JPMorgan takes profit on Chinese yuan rally
BY Reuters | ECONOMIC | 02/27/26 06:09 AM ESTLONDON, Feb 27 (Reuters) - JPMorgan's analysts said they were closing their long offshore Chinese yuan position after the country's central bank cut the cost of buying dollar forwards on Friday in a bid to tame the yuan's recent rally.
The People's Bank of China said it would cut to zero from 20% the risk reserves that banks and financial firms must set aside when purchasing foreign exchange via currency forwards, effective March 2.
The offshore yuan - up 7.5% against the dollar since the start of 2025 - weakened more than 100 pips after the announcement, slipping past 6.85 per dollar.
"Having run CNH longs since November, we tactically neutralise the position while taking profit on our CNH/SGD (offshore yuan vs Singapore dollar) longs," JPMorgan's analysts said in a research note.
"The new (risk reserves) rule should prompt an uptick in dollar buying from onshore investors via FX forwards, which have collapsed meaningfully since 2022."

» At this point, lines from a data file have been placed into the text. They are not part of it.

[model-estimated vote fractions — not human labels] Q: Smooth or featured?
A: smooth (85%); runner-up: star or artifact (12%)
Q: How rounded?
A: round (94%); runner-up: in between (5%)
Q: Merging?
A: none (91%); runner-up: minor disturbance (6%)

They added the "earlier-than-expected move" reinforced the view that the yuan's rise had "probably gone a bit further than what the PBOC is comfortable with".
"This has also raised concerns of whether the bullish momentum in the yuan is running out of steam, at least over the short run."

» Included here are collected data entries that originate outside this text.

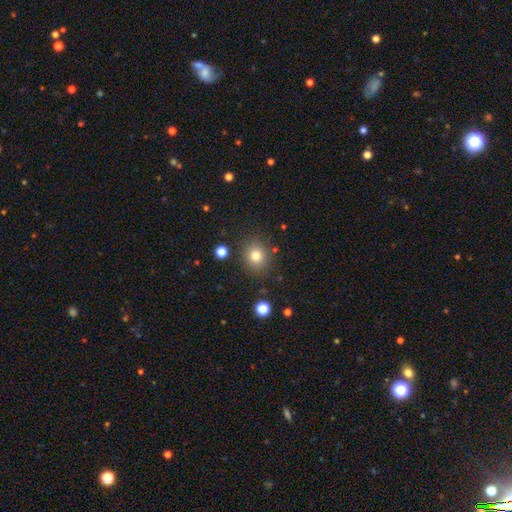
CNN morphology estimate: Smooth or featured?
  - smooth: 79% *
  - star or artifact: 13%
  - featured or disk: 8%
How rounded?
  - round: 81% *
  - in between: 18%
  - cigar-shaped: 1%
Merging?
  - none: 85% *
  - minor disturbance: 9%
  - major disturbance: 3%
  - merger: 3%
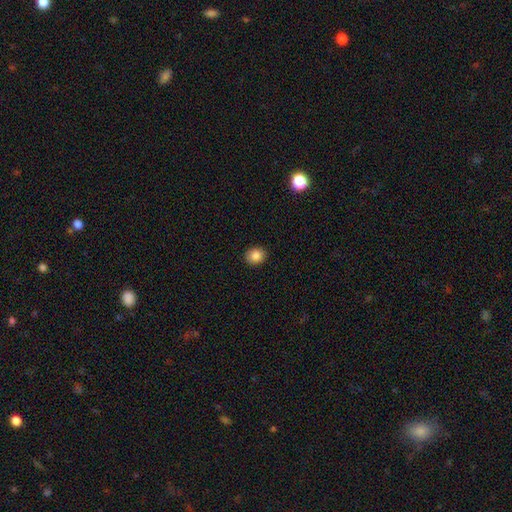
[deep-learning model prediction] smooth_or_featured: smooth (p=0.85) [alt: star or artifact p=0.09]
how_rounded: round (p=0.68) [alt: in between p=0.31]
merging: none (p=0.91) [alt: minor disturbance p=0.06]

The offshore yuan has risen around 4.2% since early November.
China's currency exists in two forms: the onshore CNY, the restricted, mainland Chinese version, and the offshore CNH, the freely traded version used in centres such as Hong Kong.

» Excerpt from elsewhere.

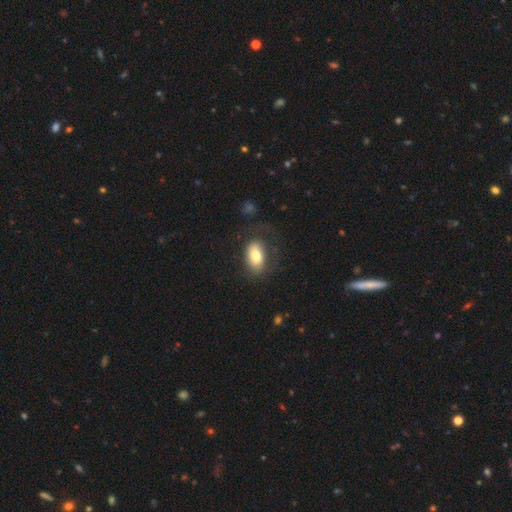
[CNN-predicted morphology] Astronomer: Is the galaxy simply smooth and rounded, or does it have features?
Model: smooth — 74%.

Despite the tactical shift, JPMorgan's analysts said they retained "a bullish bias over the medium term for CNY FX", expecting international investors to keep buying Chinese stocks and Chinese corporates to continue selling dollars.
"If this pans out, it could risk downside to our medium-term USD/CNY targets," they said. "As a result, we would be inclined to re-engage in outright long CNY positions if/when levels become more conducive."